Non-Specific Doses Dispensed 
Student nurses have administered excessive doses when they expected the drug to be provided in a patient-specific dose, but pharmacy had dispensed a larger dose or quantity.

  • Pharmacy should dispense medications in ready-to-use, patient-specific doses whenever possible; otherwise provide further instructions on the MAR and the dose itself, if possible. 
  • On MARs, list the patient-specific dose first (before the available dosage strength dispensed, if applicable), as in the following example: “Lopressor 25 mg,” followed by          “25 mg = ½ of a 50 mg tab.” 

Oral Liquids in Parenteral Syringes
Preparation of oral or enteral solutions in parenteral syringes has led to students accidentally administering these products by the IV route. 

  • Pharmacists should dispense all oral liquid products in oral syringes.
  • Medication areas should be stocked with oral syringes.
  • Students should be advised that oral syringes must be used when preparing oral solutions and apprised of the dangers of not doing so.
  • Discontinue IV routes as soon as possible, if appropriate.

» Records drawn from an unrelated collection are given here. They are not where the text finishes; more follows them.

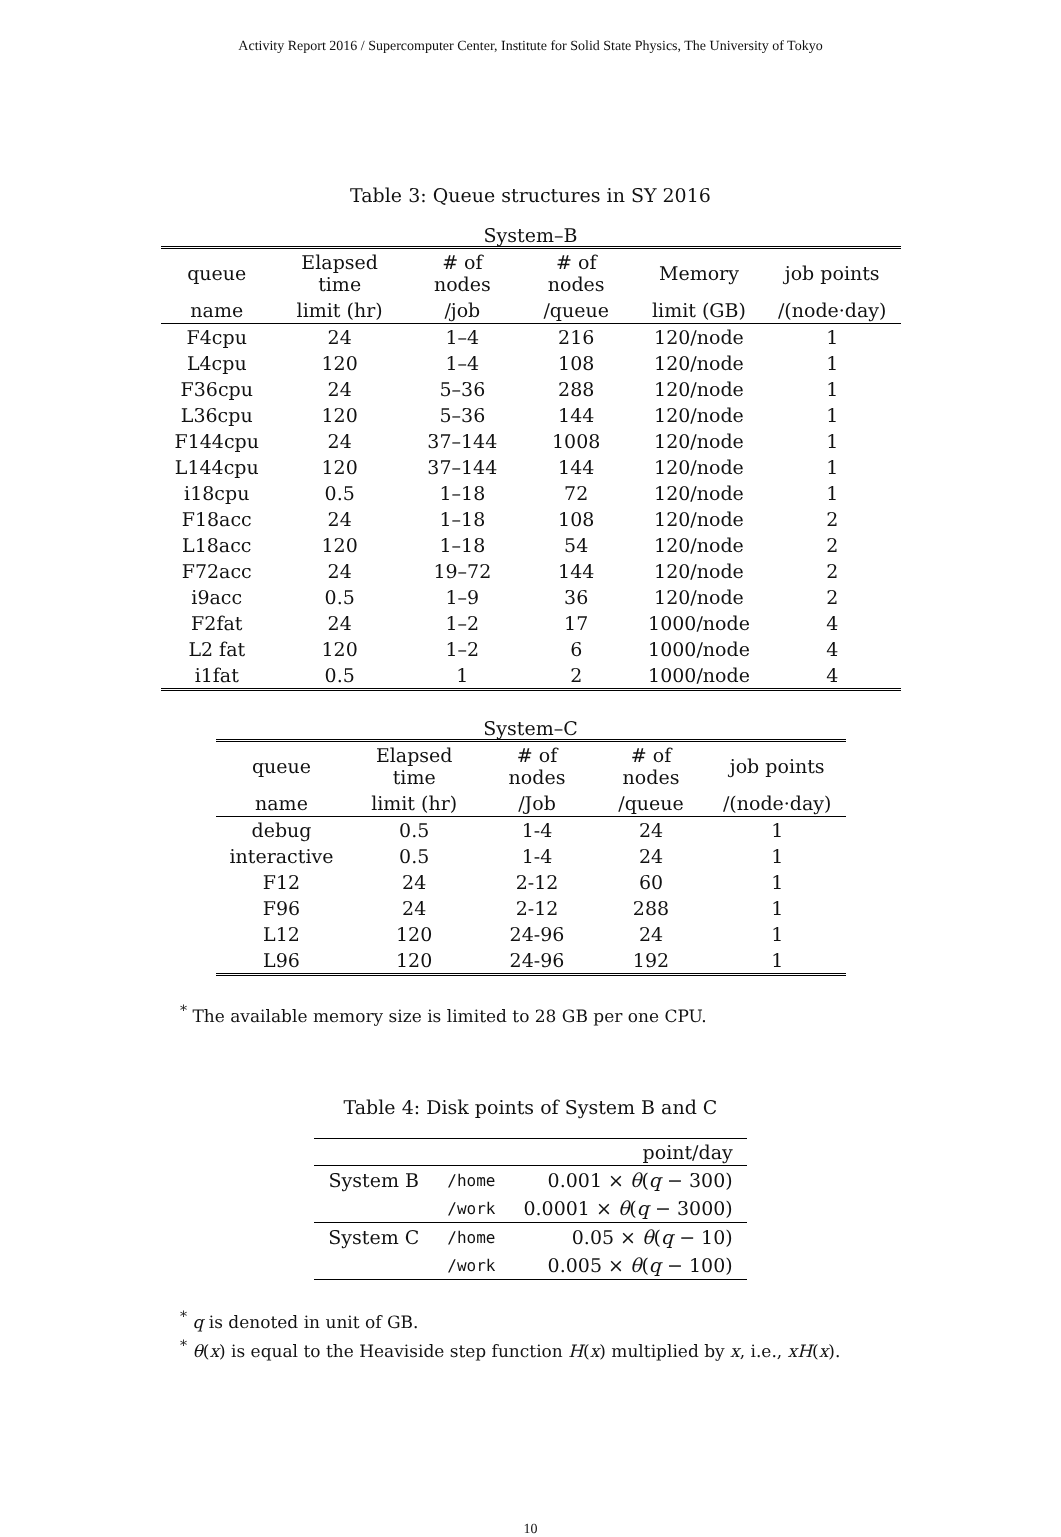Activity Report 2016 / Supercomputer Center, Institute for Solid State Physics, The University of Tokyo
Table 3: Queue structures in SY 2016
System–B
| queue | Elapsed time | # of nodes | # of nodes | Memory | job points |
| --- | --- | --- | --- | --- | --- |
| name | limit (hr) | /job | /queue | limit (GB) | /(node·day) |
| F4cpu | 24 | 1–4 | 216 | 120/node | 1 |
| L4cpu | 120 | 1–4 | 108 | 120/node | 1 |
| F36cpu | 24 | 5–36 | 288 | 120/node | 1 |
| L36cpu | 120 | 5–36 | 144 | 120/node | 1 |
| F144cpu | 24 | 37–144 | 1008 | 120/node | 1 |
| L144cpu | 120 | 37–144 | 144 | 120/node | 1 |
| i18cpu | 0.5 | 1–18 | 72 | 120/node | 1 |
| F18acc | 24 | 1–18 | 108 | 120/node | 2 |
| L18acc | 120 | 1–18 | 54 | 120/node | 2 |
| F72acc | 24 | 19–72 | 144 | 120/node | 2 |
| i9acc | 0.5 | 1–9 | 36 | 120/node | 2 |
| F2fat | 24 | 1–2 | 17 | 1000/node | 4 |
| L2 fat | 120 | 1–2 | 6 | 1000/node | 4 |
| i1fat | 0.5 | 1 | 2 | 1000/node | 4 |
System–C
| queue | Elapsed time | # of nodes | # of nodes | job points |
| --- | --- | --- | --- | --- |
| name | limit (hr) | /Job | /queue | /(node·day) |
| debug | 0.5 | 1-4 | 24 | 1 |
| interactive | 0.5 | 1-4 | 24 | 1 |
| F12 | 24 | 2-12 | 60 | 1 |
| F96 | 24 | 2-12 | 288 | 1 |
| L12 | 120 | 24-96 | 24 | 1 |
| L96 | 120 | 24-96 | 192 | 1 |
<sup>*</sup> The available memory size is limited to 28 GB per one CPU.
Table 4: Disk points of System B and C
| | | point/day |
| System B | /home | 0.001 × θ ( q − 300) |
| | /work | 0.0001 × θ ( q − 3000) |
| System C | /home | 0.05 × θ ( q − 10) |
| | /work | 0.005 × θ ( q − 100) |
<sup>*</sup> q is denoted in unit of GB.
<sup>*</sup> θ(x) is equal to the Heaviside step function H(x) multiplied by x, i.e., xH(x).
10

Preparing Drugs for Multiple Patients
Student nurses have given medications to the wrong patient, particularly when they prepared more than one patient’s medications at a time and brought medications for two or more patients into a room.

  • Teach students by example to prepare one patient’s medications at a time and administer those medications before preparing another patient’s medications. Stress the risks associated with handling more than one patient’s medications at a time.
  • Teach students the organization’s process to identify patients using two unique identifiers before drug administration.